Extrait de page:
━━━━━━━━
Question de Mme SENÉE Ghislaine (Yvelines - GEST) publiée le 14/12/2023
Mme Ghislaine Senée attire l'attention de M. le ministre délégué auprès du ministre de la transition écologique et de la cohésion des territoires, chargé des transports sur le projet de liaison routière entre la RD30 et la RD190, qui prévoit la réalisation de 6 kilomètres d'aménagement par la création d'une route à 2x2 voies, la requalification de voies existantes, et la réalisation d'un nouveau pont sur la Seine.
Ce projet, vieux d'une quarantaine d'années, se révèle aujourd'hui totalement incompatible avec un grand nombre d'engagements et objectifs que s'est fixée la France.
En premier lieu, le projet entre en contradiction totale avec la stratégie nationale bas carbone (SNBC), qui prévoit une baisse de 28 % des émissions du transport d'ici 2030, alors que le projet augmentera de 14 % les émissions de gaz à effet de serre sur les routes du territoire. En effet, en raison du phénomène de l'effet induit, le trafic augmentera de 114 % sur l'A13. La réalisation de ce projet contredit donc l'objectif de report modal au coeur des orientations de la SNBC, alors qu'est mise en oeuvre la phase 2 du tramway 13, qui répond pourtant strictement à la capacité de report modal sur ce secteur.
━━━━━━━━
Tâches demandées:
a - D'après l'extrait, quelle hausse du trafic est annoncée sur l'A13 ?
b - Recopiez l'extrait à partir de « En premier lieu, le » jusqu'à « sur ce secteur. » inclus.
Les données qui suivent n'ont aucun lien avec l'extrait.

Section des données:
━━━━━━━━
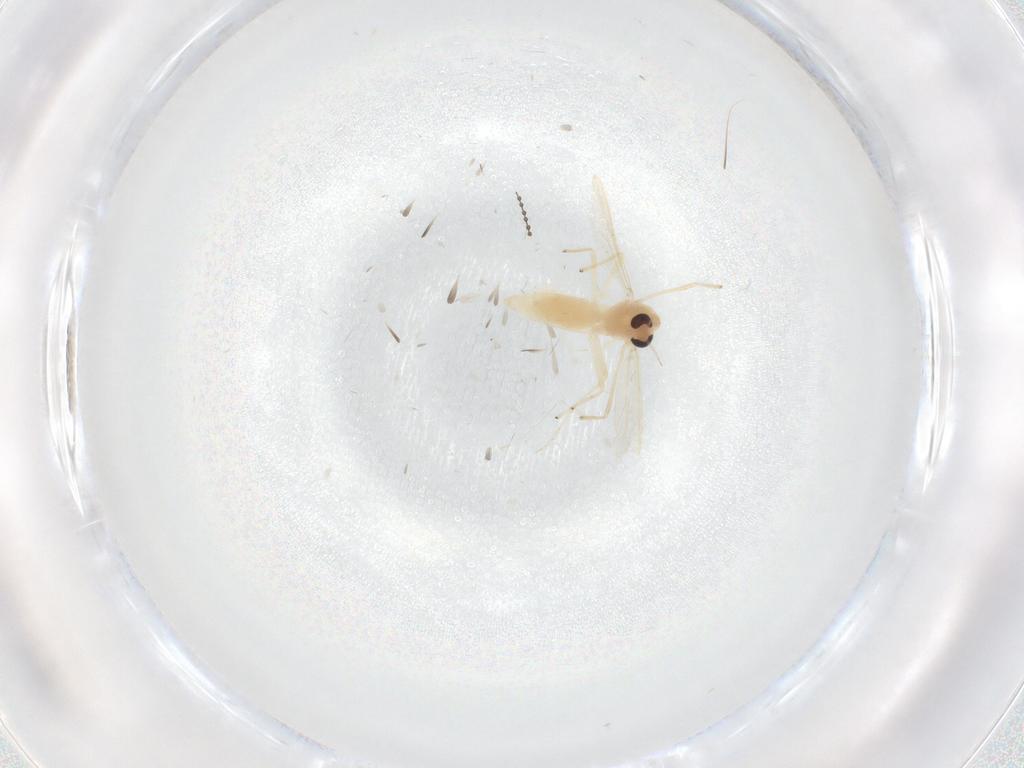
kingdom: Animalia
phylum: Arthropoda
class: Insecta
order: Diptera
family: Chironomidae
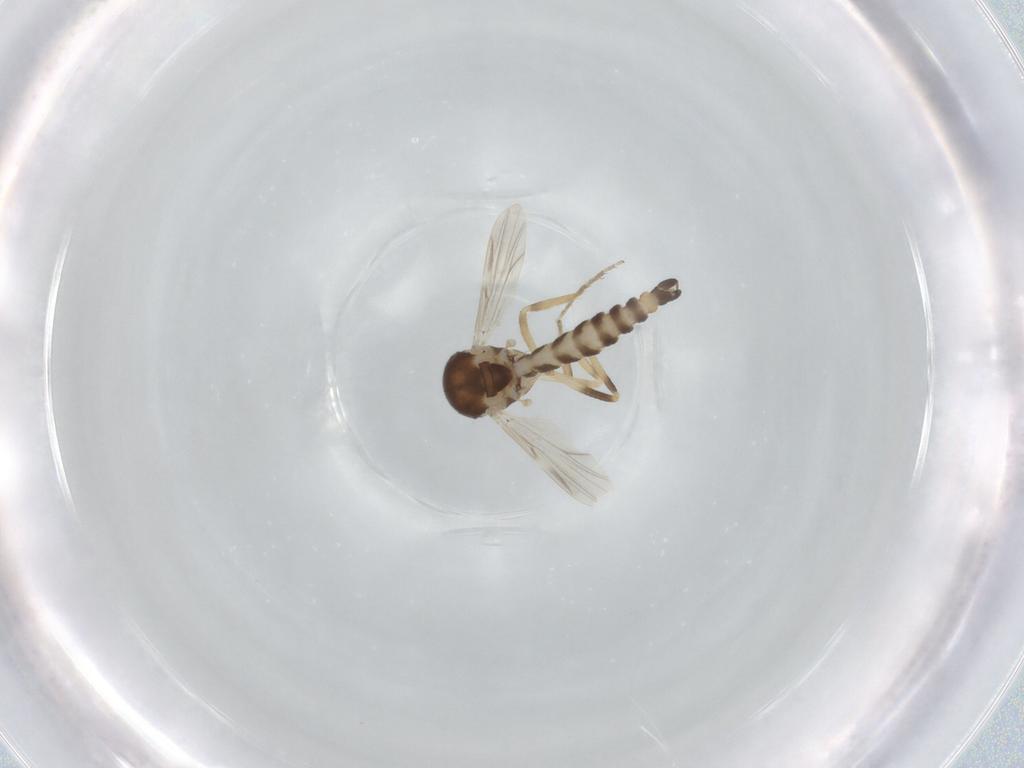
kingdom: Animalia
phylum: Arthropoda
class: Insecta
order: Diptera
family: Ceratopogonidae
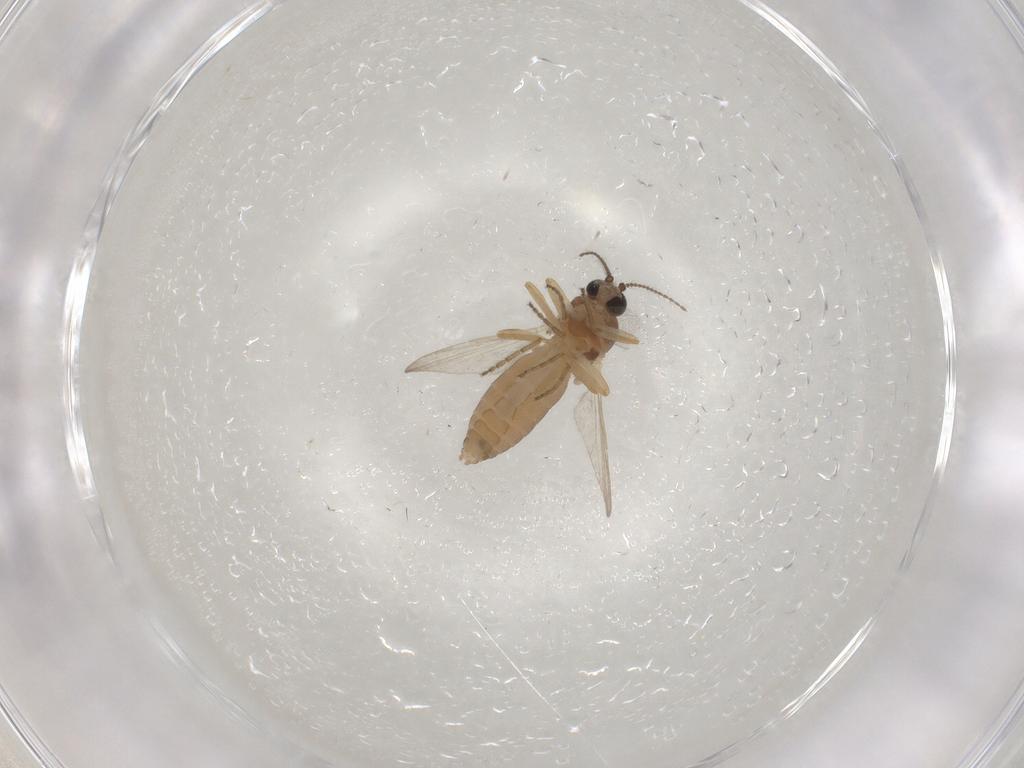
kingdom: Animalia
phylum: Arthropoda
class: Insecta
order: Diptera
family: Ceratopogonidae
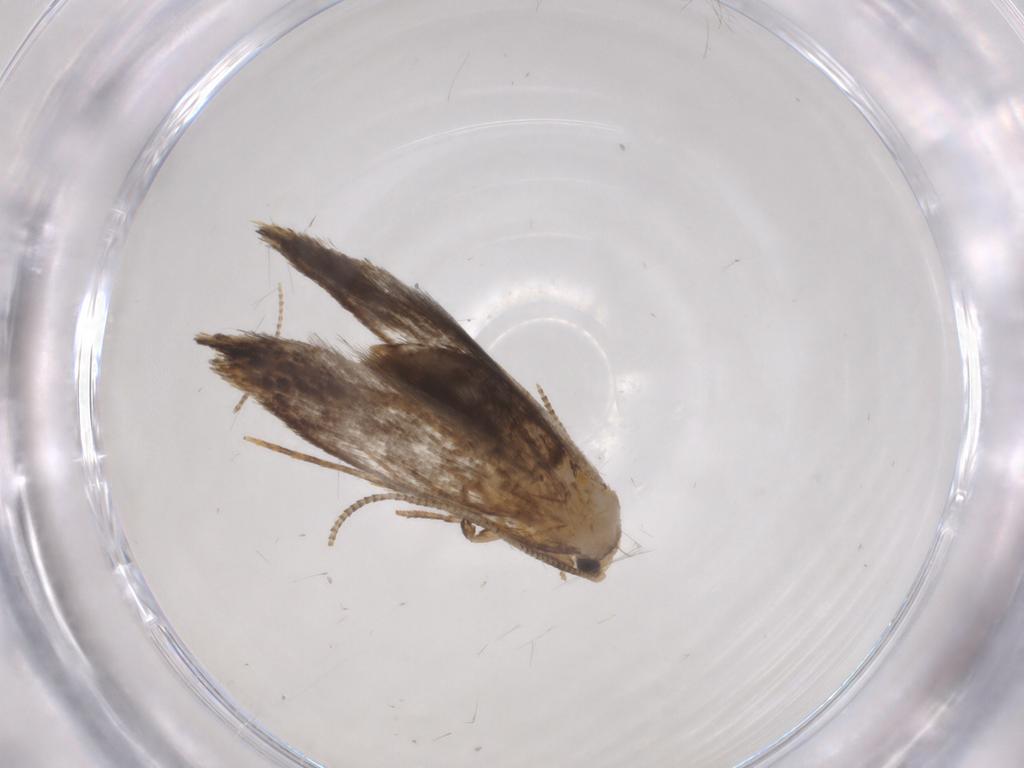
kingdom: Animalia
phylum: Arthropoda
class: Insecta
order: Lepidoptera
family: Tineidae
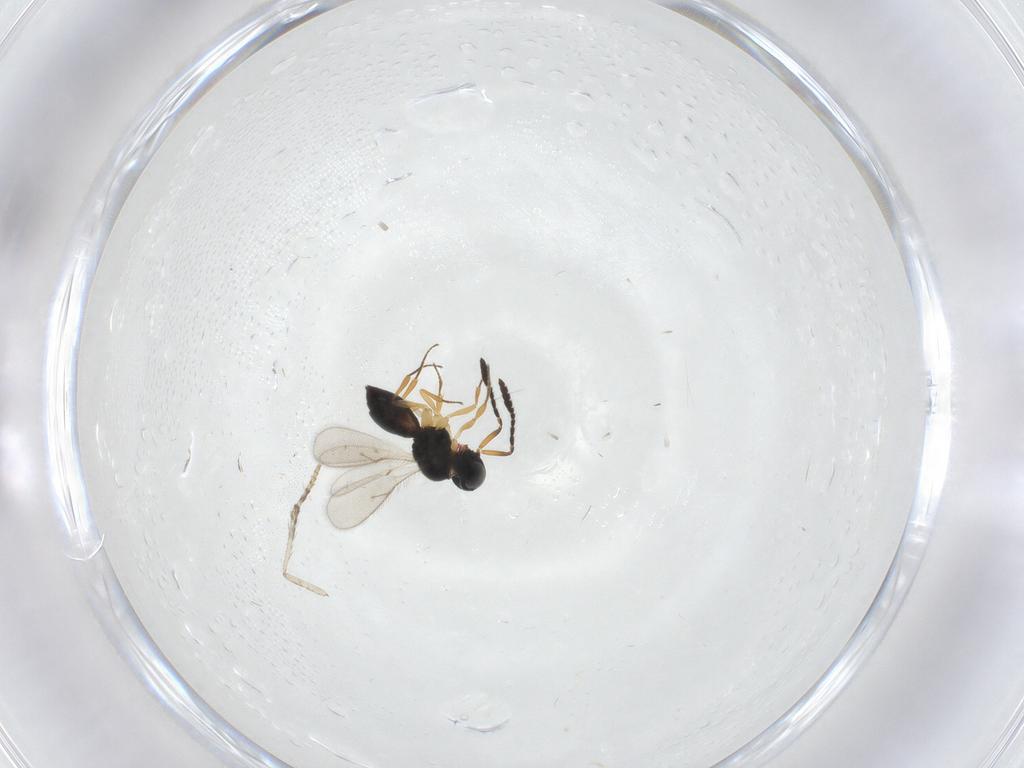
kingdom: Animalia
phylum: Arthropoda
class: Insecta
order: Hymenoptera
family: Scelionidae
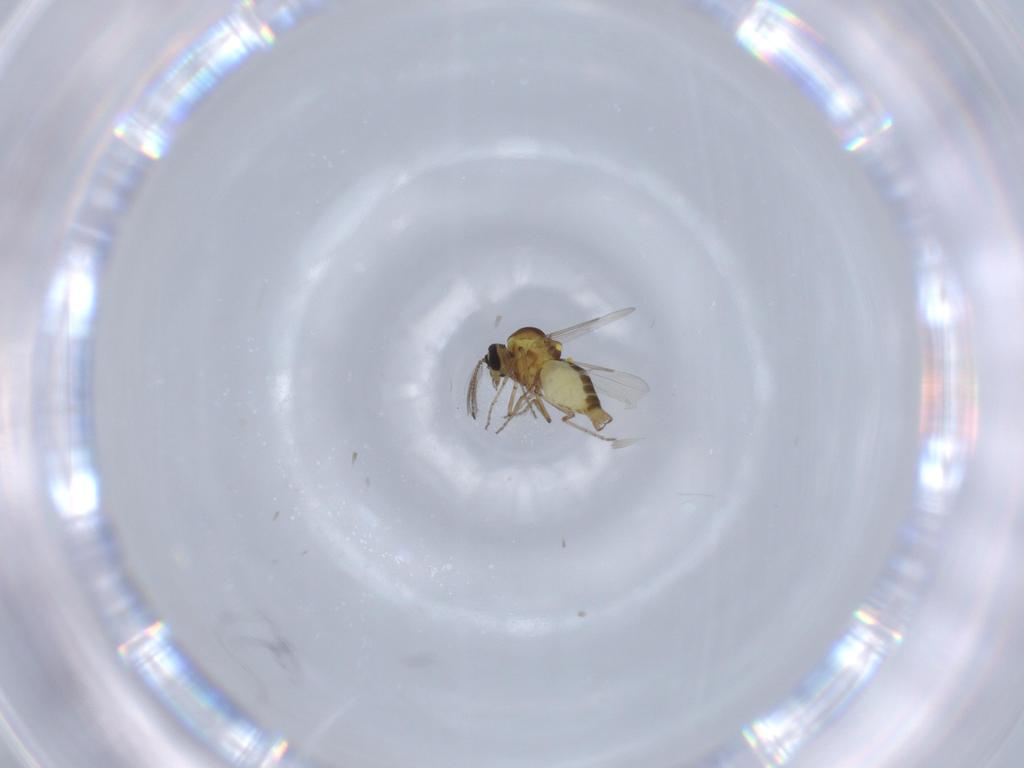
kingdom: Animalia
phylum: Arthropoda
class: Insecta
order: Diptera
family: Tabanidae
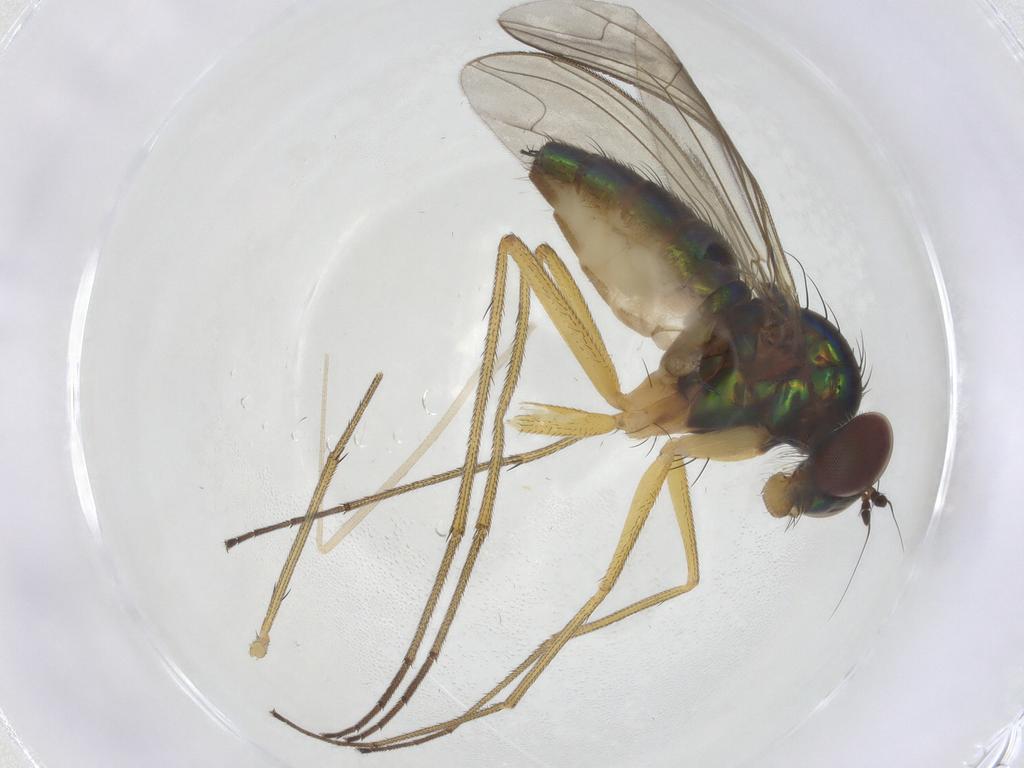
━━━━━━━━
Les réponses:
a - Une hausse de 114 %.

b -
En premier lieu, le projet entre en contradiction totale avec la stratégie nationale bas carbone (SNBC), qui prévoit une baisse de 28 % des émissions du transport d'ici 2030, alors que le projet augmentera de 14 % les émissions de gaz à effet de serre sur les routes du territoire. En effet, en raison du phénomène de l'effet induit, le trafic augmentera de 114 % sur l'A13. La réalisation de ce projet contredit donc l'objectif de report modal au coeur des orientations de la SNBC, alors qu'est mise en oeuvre la phase 2 du tramway 13, qui répond pourtant strictement à la capacité de report modal sur ce secteur.